- USING THE INFORMATION:
(1) According to the film reviews, which actors play the two killers in Murder By Numbers?
(2) Decide whether each statement agrees with the film reviews. For each, answer yes or no and quote the deciding words.
(a) In Dead of Winter, the widow is played by Emma Thompson.
(b) Hitchcock's Rope was an original screenplay, not an adaptation.
(c) Murder By Numbers was directed by Hitchcock.

- TEXT PROVIDED:
=======
CINECAL: ONE SENTENCE REVIEWS

Wednesday, 11 February 2026

Dead of Winter (2025)



I'm sure the first two encounters the widow (Emma Thompson) has with the crims in this snowbound thriller are shown out-of-order - as it is, the first encounter is redundant, and the second, in light of the first, is, on the part of the crims, idiotic - and this continuity problem hangs over the first hour, calling into doubt all of the zigzagging the players do back and forth and back and forth between a cabin in the woods and an icy lake, but eventually, the action crescendos to something that allows you to surrender your reservations, and it is nice to see these Harry Brown-style thrillers in which an older person violently takes down deserving crims.

★★★☆☆

CINECAL: ONE SENTENCE REVIEWS

Friday, 2 January 2026

Murder By Numbers (2002)


Hitchcock's Rope, based on a play, was a chamber thriller focused with icy precision on its chilling pair of Leopold-and-Loeb intellectual killers, whereas Barbet Schroeder's Murder By Numbers might be its dopey cousin 'Fray': it starts strong, in a Hitchcockian world that extends out the window to the horizon - more Rear Window than Rope - but descends into mess as its two killers (Ryan Gosling and Michael Pitt) turn on each other, with the film asking us to care about too many extraneous things - the cop's sex life, her traumatic past, one killer's love interest, and even a monkey - until the murdering pair, in the end plodding here and there in plastic body suits and swim goggles, look less icy and more and more like the bungling burglars from Home Alone.

★★★☆☆

CINECAL: ONE SENTENCE REVIEWS

Wednesday, 17 December 2025

Tightrope (1984)
=======
- DATA RECORDS:
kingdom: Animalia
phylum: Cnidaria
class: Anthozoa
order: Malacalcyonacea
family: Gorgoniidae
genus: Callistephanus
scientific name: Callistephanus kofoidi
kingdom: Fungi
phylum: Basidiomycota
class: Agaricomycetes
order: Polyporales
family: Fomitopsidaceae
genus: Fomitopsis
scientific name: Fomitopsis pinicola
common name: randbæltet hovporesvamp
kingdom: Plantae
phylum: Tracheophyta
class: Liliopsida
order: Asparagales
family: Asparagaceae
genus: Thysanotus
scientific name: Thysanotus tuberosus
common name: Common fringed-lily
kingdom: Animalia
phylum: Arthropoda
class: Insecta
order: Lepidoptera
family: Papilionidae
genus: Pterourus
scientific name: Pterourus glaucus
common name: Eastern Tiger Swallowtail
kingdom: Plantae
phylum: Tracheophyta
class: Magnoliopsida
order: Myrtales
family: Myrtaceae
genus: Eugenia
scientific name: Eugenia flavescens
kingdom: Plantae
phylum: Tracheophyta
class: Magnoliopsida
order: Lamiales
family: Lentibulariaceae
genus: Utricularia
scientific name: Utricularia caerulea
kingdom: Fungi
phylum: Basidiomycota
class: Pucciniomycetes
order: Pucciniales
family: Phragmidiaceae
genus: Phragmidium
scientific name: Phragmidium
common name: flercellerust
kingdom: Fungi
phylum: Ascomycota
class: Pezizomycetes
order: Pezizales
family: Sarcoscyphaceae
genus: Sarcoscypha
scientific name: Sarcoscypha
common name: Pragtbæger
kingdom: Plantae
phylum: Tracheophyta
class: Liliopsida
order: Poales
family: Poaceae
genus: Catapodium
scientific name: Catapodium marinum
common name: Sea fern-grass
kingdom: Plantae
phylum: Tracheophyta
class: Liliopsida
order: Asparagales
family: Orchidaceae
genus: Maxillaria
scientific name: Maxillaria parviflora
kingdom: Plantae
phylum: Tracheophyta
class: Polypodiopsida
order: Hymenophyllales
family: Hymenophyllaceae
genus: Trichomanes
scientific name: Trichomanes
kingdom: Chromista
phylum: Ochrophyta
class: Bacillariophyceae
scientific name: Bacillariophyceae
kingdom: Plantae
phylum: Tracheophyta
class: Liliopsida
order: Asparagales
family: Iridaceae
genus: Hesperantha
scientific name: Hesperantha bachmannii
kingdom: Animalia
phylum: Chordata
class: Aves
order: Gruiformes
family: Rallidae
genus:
=======
- LIST OF SOLUTIONS:
(1) Ryan Gosling and Michael Pitt.

(2)
(a) Yes: "the widow (Emma Thompson)"
(b) No: "Hitchcock's Rope, based on a play"
(c) No: "Barbet Schroeder's Murder By Numbers"